# [Problem requirements]
After locating the line with "root of tail: (349, 125)" in the data that follows, return it and every later line exactly, up to and including the line with "right back paw: (304, 257)".

# [Extracted information]
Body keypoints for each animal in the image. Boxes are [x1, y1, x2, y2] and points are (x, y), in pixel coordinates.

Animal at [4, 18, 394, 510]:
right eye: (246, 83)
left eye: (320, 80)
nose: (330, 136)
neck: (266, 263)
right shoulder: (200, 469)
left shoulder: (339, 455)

==

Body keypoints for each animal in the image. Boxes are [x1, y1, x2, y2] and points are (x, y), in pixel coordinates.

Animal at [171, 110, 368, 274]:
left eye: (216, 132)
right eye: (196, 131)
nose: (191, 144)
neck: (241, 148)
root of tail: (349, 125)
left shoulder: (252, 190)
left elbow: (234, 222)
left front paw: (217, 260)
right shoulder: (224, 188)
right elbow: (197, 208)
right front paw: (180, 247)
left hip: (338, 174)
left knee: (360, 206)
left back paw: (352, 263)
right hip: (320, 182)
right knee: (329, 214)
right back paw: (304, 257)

* * *

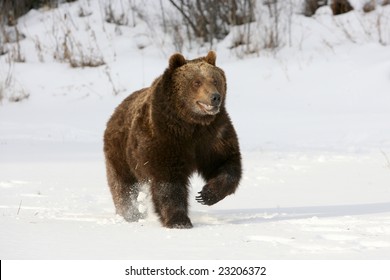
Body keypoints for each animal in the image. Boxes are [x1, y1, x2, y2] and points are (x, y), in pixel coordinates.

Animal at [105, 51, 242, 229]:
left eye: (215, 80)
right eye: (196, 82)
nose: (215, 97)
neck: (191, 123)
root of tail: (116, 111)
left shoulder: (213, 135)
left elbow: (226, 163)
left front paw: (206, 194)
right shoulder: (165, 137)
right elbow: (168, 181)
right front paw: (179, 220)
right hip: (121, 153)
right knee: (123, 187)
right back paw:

# [Result for this exercise]
root of tail: (349, 125)
left shoulder: (252, 190)
left elbow: (234, 222)
left front paw: (217, 260)
right shoulder: (224, 188)
right elbow: (197, 208)
right front paw: (180, 247)
left hip: (338, 174)
left knee: (360, 206)
left back paw: (352, 263)
right hip: (320, 182)
right knee: (329, 214)
right back paw: (304, 257)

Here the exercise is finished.